__Work to be completed__
Can you write out the records from the line containing "family: Syrphidae" through the end of the records, swapping "scientific name" for "species name" and leaving everything else unchanged?

Entries from a dataset:
_ _ _ _

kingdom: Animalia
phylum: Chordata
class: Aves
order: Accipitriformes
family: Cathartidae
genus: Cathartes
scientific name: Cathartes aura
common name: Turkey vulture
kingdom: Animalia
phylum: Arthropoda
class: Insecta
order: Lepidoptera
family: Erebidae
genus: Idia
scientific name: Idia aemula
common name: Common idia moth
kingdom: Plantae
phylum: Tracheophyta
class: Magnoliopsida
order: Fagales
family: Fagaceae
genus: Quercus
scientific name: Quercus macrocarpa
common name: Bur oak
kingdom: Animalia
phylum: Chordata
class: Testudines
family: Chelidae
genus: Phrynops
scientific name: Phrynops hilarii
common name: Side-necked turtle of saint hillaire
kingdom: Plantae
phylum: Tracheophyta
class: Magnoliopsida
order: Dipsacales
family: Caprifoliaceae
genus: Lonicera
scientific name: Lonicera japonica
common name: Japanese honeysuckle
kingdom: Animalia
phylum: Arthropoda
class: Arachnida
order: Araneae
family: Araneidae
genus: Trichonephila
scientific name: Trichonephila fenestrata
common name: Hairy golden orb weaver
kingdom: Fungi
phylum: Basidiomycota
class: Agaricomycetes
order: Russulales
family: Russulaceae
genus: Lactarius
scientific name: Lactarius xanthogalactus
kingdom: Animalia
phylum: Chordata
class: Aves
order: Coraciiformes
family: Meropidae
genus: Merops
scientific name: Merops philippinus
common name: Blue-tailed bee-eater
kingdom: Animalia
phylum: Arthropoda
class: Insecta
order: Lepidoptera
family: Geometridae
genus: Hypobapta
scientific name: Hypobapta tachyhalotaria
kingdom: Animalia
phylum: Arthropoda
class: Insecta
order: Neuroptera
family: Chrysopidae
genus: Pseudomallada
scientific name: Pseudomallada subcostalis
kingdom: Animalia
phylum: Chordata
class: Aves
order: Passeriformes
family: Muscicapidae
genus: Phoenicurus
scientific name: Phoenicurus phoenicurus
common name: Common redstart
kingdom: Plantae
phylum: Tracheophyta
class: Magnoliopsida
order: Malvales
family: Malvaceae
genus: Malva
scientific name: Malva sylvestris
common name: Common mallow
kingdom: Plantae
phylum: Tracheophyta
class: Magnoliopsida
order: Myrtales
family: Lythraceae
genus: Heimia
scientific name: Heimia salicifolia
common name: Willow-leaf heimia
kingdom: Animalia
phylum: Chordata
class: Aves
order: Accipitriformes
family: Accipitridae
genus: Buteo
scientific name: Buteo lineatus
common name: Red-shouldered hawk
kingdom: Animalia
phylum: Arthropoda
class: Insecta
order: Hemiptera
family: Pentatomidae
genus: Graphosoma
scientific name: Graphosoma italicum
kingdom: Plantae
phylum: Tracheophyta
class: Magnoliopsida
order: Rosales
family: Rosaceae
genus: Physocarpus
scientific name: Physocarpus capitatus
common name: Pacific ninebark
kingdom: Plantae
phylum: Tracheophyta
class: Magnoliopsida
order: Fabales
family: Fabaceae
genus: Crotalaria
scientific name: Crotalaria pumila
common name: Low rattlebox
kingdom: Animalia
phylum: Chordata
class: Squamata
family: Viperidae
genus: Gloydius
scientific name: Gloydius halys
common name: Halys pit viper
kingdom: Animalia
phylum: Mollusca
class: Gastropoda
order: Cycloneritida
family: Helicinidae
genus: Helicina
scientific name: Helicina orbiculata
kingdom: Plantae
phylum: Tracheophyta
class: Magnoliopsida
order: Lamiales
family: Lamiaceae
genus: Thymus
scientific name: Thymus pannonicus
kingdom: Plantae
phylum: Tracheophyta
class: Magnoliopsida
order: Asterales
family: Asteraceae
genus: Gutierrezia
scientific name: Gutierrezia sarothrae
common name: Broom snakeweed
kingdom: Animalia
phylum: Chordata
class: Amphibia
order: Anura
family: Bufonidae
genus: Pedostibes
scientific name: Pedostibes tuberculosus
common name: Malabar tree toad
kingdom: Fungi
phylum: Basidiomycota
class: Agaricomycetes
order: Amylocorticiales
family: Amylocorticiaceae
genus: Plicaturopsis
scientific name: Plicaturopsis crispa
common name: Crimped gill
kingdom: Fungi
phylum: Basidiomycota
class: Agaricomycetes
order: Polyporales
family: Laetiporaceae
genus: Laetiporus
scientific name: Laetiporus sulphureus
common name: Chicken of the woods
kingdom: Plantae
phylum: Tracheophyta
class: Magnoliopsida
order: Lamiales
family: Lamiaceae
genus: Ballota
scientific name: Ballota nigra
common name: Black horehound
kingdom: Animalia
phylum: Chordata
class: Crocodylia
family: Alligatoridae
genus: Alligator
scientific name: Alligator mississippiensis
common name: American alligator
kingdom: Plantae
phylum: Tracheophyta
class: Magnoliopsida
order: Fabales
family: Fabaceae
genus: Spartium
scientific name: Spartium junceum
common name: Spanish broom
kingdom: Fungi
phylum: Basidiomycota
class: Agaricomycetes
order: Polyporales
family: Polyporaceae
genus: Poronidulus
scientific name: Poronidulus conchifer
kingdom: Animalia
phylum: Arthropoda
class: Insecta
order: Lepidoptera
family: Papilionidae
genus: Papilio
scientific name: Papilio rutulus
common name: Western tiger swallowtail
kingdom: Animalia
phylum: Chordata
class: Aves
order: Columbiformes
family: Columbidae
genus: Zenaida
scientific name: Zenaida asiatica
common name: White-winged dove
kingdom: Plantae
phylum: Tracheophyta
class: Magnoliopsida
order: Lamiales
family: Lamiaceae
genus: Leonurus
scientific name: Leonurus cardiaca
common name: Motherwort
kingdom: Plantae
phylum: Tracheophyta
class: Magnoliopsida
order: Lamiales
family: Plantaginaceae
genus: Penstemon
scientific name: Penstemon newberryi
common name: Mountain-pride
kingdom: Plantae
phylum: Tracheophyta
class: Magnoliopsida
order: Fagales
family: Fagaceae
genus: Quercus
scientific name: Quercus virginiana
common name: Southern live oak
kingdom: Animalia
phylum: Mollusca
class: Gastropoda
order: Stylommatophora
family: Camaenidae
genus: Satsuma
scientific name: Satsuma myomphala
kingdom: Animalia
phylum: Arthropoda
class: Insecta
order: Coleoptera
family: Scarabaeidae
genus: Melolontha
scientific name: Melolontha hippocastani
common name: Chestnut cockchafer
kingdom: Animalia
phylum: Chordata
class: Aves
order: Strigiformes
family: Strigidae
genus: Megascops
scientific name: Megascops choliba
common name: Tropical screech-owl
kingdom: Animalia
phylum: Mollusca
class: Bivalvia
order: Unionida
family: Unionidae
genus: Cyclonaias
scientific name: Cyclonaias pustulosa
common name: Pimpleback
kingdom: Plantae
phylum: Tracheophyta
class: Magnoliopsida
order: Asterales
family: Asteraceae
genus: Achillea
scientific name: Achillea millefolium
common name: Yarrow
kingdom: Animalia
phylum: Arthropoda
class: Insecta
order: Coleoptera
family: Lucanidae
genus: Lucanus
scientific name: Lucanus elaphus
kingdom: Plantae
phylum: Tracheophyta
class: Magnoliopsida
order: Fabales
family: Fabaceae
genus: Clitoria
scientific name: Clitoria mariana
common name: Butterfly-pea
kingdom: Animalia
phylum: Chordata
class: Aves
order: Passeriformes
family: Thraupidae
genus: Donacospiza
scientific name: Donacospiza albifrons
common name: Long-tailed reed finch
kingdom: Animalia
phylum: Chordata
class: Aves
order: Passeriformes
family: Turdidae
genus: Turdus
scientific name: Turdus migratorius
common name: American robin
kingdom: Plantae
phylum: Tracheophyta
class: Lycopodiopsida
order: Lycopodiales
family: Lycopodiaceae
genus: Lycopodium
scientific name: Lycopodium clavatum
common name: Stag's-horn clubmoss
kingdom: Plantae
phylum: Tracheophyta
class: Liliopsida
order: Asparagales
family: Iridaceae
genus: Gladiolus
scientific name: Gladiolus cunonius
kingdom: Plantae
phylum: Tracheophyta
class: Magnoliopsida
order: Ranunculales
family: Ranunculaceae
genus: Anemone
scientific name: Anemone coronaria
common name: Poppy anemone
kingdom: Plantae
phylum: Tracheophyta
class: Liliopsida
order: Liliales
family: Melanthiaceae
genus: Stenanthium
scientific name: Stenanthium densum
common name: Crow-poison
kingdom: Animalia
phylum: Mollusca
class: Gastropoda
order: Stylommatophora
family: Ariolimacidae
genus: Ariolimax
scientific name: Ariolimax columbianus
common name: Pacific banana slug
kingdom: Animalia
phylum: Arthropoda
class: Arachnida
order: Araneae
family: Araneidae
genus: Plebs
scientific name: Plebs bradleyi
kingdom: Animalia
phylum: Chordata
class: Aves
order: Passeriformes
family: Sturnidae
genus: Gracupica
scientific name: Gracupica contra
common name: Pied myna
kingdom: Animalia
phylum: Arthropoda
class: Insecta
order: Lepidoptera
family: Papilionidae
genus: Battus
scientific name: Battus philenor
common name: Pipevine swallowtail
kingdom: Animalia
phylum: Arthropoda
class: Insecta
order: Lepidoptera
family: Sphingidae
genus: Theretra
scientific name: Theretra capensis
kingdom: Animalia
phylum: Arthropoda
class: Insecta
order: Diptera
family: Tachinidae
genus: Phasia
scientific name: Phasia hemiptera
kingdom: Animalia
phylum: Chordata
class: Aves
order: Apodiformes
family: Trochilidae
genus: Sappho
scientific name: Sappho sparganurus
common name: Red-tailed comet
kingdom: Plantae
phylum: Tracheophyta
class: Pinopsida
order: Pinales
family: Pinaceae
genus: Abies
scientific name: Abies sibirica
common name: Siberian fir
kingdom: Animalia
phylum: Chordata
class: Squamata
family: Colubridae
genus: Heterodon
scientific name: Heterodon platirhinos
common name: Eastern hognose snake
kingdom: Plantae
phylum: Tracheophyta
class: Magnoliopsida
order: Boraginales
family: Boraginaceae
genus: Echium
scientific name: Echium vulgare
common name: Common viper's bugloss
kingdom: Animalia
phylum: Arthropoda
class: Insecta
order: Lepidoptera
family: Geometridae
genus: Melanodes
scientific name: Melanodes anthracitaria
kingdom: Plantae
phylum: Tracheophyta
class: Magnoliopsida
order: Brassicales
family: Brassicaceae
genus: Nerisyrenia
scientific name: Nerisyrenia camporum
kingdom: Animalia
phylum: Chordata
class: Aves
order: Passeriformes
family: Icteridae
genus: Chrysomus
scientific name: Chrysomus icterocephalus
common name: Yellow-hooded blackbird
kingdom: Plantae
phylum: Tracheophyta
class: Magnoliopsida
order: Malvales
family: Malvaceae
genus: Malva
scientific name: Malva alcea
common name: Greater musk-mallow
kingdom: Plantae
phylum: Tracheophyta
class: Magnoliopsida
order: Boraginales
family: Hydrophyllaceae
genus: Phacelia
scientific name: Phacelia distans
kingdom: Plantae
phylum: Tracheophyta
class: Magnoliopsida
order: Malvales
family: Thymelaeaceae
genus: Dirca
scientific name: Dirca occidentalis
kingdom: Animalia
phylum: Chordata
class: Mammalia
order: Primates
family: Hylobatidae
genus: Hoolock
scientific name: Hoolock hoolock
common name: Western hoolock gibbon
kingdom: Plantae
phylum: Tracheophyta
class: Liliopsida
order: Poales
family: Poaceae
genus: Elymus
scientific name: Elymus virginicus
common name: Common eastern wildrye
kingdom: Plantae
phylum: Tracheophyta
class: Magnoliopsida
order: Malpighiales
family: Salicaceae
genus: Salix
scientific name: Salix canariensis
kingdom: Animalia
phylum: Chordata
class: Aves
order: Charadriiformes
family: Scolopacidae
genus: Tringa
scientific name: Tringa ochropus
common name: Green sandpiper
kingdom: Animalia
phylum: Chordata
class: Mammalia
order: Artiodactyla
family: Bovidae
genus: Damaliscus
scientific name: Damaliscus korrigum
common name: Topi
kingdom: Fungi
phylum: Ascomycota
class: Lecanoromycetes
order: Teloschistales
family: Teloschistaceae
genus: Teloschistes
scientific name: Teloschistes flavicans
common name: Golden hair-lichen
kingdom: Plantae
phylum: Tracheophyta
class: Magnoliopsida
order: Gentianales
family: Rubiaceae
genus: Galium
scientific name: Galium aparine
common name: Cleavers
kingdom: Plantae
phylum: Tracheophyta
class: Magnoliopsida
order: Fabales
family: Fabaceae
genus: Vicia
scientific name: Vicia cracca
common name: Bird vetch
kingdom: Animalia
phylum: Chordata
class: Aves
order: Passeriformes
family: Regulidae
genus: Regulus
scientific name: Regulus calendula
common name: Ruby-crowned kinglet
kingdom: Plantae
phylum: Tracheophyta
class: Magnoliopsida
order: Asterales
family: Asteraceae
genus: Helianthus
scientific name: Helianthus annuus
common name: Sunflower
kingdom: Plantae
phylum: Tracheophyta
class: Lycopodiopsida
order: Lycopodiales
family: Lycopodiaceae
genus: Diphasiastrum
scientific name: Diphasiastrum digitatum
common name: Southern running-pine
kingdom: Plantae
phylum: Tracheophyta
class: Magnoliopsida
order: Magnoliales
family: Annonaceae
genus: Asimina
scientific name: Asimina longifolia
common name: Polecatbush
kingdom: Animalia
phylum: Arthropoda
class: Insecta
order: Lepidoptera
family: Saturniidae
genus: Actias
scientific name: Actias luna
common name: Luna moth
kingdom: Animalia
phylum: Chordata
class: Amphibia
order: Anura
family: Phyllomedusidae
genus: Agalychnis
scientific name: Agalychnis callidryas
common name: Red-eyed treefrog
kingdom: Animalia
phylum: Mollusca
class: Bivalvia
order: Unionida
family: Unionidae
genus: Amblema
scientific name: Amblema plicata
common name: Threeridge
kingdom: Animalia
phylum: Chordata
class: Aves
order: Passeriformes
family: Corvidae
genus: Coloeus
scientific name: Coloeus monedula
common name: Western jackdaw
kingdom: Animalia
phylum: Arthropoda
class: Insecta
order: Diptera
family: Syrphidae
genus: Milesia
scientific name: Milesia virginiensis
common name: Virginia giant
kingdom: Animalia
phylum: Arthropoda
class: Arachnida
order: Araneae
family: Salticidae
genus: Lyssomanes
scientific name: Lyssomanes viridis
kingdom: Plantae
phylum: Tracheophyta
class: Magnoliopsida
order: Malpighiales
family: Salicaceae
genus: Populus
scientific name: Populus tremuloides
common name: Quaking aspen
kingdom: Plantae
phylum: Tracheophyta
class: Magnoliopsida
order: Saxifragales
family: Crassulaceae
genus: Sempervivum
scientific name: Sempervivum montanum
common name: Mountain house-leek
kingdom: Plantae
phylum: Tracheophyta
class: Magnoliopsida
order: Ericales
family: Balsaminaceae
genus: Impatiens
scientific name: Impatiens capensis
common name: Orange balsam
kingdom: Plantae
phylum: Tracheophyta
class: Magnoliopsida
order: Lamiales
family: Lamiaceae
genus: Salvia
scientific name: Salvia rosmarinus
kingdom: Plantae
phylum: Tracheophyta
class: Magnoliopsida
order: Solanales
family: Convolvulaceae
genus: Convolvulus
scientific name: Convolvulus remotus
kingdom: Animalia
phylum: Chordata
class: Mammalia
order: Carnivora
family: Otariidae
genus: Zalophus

_ _ _ _

__Result of this exercise__
family: Syrphidae
genus: Milesia
species name: Milesia virginiensis
common name: Virginia giant
kingdom: Animalia
phylum: Arthropoda
class: Arachnida
order: Araneae
family: Salticidae
genus: Lyssomanes
species name: Lyssomanes viridis
kingdom: Plantae
phylum: Tracheophyta
class: Magnoliopsida
order: Malpighiales
family: Salicaceae
genus: Populus
species name: Populus tremuloides
common name: Quaking aspen
kingdom: Plantae
phylum: Tracheophyta
class: Magnoliopsida
order: Saxifragales
family: Crassulaceae
genus: Sempervivum
species name: Sempervivum montanum
common name: Mountain house-leek
kingdom: Plantae
phylum: Tracheophyta
class: Magnoliopsida
order: Ericales
family: Balsaminaceae
genus: Impatiens
species name: Impatiens capensis
common name: Orange balsam
kingdom: Plantae
phylum: Tracheophyta
class: Magnoliopsida
order: Lamiales
family: Lamiaceae
genus: Salvia
species name: Salvia rosmarinus
kingdom: Plantae
phylum: Tracheophyta
class: Magnoliopsida
order: Solanales
family: Convolvulaceae
genus: Convolvulus
species name: Convolvulus remotus
kingdom: Animalia
phylum: Chordata
class: Mammalia
order: Carnivora
family: Otariidae
genus: Zalophus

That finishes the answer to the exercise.